(TEXT EXCERPT)
[Start of section]

The smokey eye is still (kinda unfairly) viewed as of the most complex makeup techniques in the history of everything. Spring's smudgy eye, though -- well, consider it an update on ol' smokey, and it's easier, too. Plus, combined with this season's colour palettes, it's a must-try if you like a dramatic eye even a little.
The smudgy eye, as per this look designed by Charlotte Tilbury for Tom Ford's Spring/Summer 2015 runway, is about a more relaxed application than the average smokey approach. It's a little more rock-chick -- inspired by Chrissie Hynde, actually. And it doesn't look perfect. Precision has no place here.
For Spring, try lighter or brighter shades than black or dark grey. Lighten up the darkest shade in your palette by mixing it with the medium. You can still use black liner for definition along the base of the lashes, but choose shadows in a range of silvery blues, or greens, or lavender and violet.
Light eyes can wear pretty much any shade as long as the eye makeup is a deeper tone than the eye colour. That's how blue eyes can rock blue smudgy eyes, too. Lavender and violet bring out the green tones in the iris. Brown eyes look wonderful with blue, lavender, violet -- and green hues, too.
If you're worried a look like this is too dark for you, or makes you look like you're sporting a shiner, just avoid going really black around your eyes. Think of black as a shade adjuster and use it to give depth to your eye shadow. You know, when you add a bit of black to a lighter paint to deepen the colour? That.

[End of section]

(LIST OF TASKS)
a) Say whether each statement below agrees with the article on the smudgy eye. Answer yes or no for each, and quote the words from the article that decide it.
(i) The smudgy eye look for Tom Ford's Spring/Summer 2015 runway was designed by Charlotte Tilbury.
(ii) The article says to leave black liner out entirely for Spring.
(iii) According to the article, lavender and violet bring out the blue tones in the iris.
b) Using the article on the smudgy eye, answer each question briefly.
(i) Who inspired the smudgy eye look?
(ii) What condition must eye makeup meet for light eyes to wear pretty much any shade?
(iii) What does the article say to think of black as?
c) Continue the article on the smudgy eye from its last sentence.

(DATA TO EXAMINE)
[Start of section]

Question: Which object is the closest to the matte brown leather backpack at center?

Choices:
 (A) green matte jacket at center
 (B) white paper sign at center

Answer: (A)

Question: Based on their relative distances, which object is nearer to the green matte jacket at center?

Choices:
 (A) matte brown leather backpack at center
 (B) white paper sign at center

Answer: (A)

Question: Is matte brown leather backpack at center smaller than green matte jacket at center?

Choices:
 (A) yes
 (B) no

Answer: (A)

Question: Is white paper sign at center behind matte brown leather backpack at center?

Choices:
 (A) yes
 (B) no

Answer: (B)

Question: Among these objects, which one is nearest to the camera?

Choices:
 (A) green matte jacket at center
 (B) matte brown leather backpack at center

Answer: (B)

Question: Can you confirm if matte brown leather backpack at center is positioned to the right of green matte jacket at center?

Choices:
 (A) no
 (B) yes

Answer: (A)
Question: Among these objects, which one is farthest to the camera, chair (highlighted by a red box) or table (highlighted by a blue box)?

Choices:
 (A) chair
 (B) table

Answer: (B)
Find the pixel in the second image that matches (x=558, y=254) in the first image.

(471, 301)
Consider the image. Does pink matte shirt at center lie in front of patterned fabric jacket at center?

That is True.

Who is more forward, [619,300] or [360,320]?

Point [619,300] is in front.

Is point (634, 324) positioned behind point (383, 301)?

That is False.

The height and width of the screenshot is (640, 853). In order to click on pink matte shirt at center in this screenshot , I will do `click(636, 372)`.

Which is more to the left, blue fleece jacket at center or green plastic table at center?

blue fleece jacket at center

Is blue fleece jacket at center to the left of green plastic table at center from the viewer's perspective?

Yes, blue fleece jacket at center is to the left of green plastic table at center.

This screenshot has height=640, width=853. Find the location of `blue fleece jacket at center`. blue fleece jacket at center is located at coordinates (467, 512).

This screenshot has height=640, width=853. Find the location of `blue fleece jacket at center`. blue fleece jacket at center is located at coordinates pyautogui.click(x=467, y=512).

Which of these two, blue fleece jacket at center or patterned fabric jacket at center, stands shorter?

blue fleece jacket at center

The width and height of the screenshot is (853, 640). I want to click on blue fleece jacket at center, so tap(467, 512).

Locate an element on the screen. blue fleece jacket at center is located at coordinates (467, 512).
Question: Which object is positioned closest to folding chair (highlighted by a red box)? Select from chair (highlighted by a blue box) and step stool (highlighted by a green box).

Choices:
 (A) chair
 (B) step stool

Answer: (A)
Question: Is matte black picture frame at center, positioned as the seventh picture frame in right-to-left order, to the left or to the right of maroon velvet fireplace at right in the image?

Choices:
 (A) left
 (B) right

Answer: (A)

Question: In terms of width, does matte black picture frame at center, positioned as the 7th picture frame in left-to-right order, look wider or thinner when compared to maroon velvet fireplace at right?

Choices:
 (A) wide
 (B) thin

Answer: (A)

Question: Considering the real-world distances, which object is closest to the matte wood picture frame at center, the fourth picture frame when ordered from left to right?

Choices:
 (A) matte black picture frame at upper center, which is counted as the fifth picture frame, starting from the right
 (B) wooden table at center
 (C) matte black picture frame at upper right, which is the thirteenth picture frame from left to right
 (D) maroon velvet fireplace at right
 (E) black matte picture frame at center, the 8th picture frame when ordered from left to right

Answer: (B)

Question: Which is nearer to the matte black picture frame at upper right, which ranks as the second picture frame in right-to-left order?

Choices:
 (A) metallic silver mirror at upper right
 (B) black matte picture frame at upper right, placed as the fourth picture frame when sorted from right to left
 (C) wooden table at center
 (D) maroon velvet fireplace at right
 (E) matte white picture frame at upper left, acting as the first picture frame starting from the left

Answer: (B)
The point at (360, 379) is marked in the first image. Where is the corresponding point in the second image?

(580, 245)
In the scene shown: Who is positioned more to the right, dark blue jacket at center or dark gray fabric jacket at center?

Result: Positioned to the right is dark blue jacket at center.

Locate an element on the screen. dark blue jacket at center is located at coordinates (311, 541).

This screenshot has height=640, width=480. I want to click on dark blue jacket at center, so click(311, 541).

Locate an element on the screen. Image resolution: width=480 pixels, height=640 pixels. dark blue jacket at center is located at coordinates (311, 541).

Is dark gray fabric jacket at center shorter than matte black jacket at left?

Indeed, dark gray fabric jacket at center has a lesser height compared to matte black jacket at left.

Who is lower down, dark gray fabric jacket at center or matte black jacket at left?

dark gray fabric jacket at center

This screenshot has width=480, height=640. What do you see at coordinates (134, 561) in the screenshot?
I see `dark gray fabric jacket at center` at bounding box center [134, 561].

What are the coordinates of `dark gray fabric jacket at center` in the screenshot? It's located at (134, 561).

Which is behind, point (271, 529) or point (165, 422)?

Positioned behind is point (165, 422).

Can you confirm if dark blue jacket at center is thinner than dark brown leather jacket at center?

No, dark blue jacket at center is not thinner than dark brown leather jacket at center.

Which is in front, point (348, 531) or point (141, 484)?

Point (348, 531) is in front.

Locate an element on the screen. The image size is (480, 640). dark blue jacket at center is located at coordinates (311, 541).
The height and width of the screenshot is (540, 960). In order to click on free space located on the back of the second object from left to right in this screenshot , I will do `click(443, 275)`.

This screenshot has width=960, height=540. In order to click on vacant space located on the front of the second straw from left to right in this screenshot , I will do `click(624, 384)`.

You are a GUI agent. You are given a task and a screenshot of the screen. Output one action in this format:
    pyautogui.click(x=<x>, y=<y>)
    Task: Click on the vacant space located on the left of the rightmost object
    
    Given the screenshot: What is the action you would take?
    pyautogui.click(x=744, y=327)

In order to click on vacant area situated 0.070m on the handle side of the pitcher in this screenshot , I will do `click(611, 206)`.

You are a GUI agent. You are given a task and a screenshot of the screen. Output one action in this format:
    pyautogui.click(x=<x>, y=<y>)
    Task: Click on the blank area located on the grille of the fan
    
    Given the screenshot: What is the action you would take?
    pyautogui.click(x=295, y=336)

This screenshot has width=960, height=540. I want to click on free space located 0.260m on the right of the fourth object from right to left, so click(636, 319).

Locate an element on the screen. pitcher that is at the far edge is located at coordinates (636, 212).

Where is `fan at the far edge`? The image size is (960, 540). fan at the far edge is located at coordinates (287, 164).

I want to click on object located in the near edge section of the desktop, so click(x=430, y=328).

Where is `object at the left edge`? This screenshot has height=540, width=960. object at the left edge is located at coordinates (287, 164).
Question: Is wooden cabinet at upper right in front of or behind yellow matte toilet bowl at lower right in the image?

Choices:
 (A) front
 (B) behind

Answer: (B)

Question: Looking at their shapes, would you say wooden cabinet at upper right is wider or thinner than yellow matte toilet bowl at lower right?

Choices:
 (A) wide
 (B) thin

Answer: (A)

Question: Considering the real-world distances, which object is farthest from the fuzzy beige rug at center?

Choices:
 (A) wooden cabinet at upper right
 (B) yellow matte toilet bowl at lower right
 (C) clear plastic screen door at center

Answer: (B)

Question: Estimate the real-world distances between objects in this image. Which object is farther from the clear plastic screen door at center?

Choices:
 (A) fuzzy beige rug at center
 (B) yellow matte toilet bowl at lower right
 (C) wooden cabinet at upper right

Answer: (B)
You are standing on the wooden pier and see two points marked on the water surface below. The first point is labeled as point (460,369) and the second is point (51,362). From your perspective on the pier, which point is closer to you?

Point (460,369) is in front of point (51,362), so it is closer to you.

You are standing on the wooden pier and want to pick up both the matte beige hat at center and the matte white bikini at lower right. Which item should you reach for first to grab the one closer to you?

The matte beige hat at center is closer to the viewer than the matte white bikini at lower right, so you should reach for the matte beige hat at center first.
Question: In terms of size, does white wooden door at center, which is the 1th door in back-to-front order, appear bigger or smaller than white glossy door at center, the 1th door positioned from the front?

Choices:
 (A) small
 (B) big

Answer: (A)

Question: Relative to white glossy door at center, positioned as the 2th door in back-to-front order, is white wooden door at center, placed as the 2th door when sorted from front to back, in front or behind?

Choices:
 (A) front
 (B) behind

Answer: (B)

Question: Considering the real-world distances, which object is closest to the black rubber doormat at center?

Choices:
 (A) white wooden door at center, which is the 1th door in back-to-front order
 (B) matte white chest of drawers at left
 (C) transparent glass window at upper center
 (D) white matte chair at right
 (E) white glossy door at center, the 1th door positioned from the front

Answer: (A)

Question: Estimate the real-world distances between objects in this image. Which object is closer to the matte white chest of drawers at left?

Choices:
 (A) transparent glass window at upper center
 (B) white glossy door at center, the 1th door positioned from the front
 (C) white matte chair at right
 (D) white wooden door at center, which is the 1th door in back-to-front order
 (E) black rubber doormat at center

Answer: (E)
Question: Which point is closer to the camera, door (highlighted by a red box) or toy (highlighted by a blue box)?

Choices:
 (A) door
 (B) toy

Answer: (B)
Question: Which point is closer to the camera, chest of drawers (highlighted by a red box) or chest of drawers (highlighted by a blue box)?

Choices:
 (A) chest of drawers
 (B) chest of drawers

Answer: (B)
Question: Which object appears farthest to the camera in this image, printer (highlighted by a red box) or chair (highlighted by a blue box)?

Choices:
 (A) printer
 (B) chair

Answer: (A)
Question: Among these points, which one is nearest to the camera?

[End of section]

(YOUR WRITTEN ANSWERS)
a)
(i) Yes: "as per this look designed by Charlotte Tilbury for Tom Ford's Spring/Summer 2015 runway"
(ii) No: "You can still use black liner for definition along the base of the lashes"
(iii) No: "Lavender and violet bring out the green tones in the iris."

b)
(i) Chrissie Hynde.
(ii) The eye makeup must be a deeper tone than the eye color.
(iii) A shade adjuster.

c)
smudgy eye how-to
A smudgy eye looks complicated, but it's really quite easy. You want a primer to help eye makeup look fresh all day (or all night), a dark liner, and two shades of shadow, a dark-ish shade and a neutral highlight. I know the following Tom Ford backstage-beauty images show dark shadows, but they also illustrate the technique well enough that recreating the smudgy concept in different colours should be pretty easy.
Keep the most intense colour concentrated at the lash line and smudge up and out. Begin with liner -- black or black-ish -- along the upper inner rim of the lids and along the waterline, as well as smudged along the upper and lower lashlines.
Next run your deepest eye shadow shade along the upper lashlines and on the lids. Immediately soften or smudge the upper edge of colour -- YSL Beauty's Lloyd Simmonds likes to use a clean crease brush in gentle back-and-forth strokes. A blending brush works really well too. Note: blend lightly for a smudge effect rather than smoke.
Also apply colour along the lower lashlines, from the outer corners toward the inner, and soften with your crease or blending brush. Wipe the residue from the bristles in preparation for your next step.
Using another crease brush, and in back and forth movements that follow the hollow under the browbone, apply your neutral highlighting shade in the contour. Use your clean crease brush to blend a little where the darker and highlight colours meet.
Finish with mascara on top and bottom lashes.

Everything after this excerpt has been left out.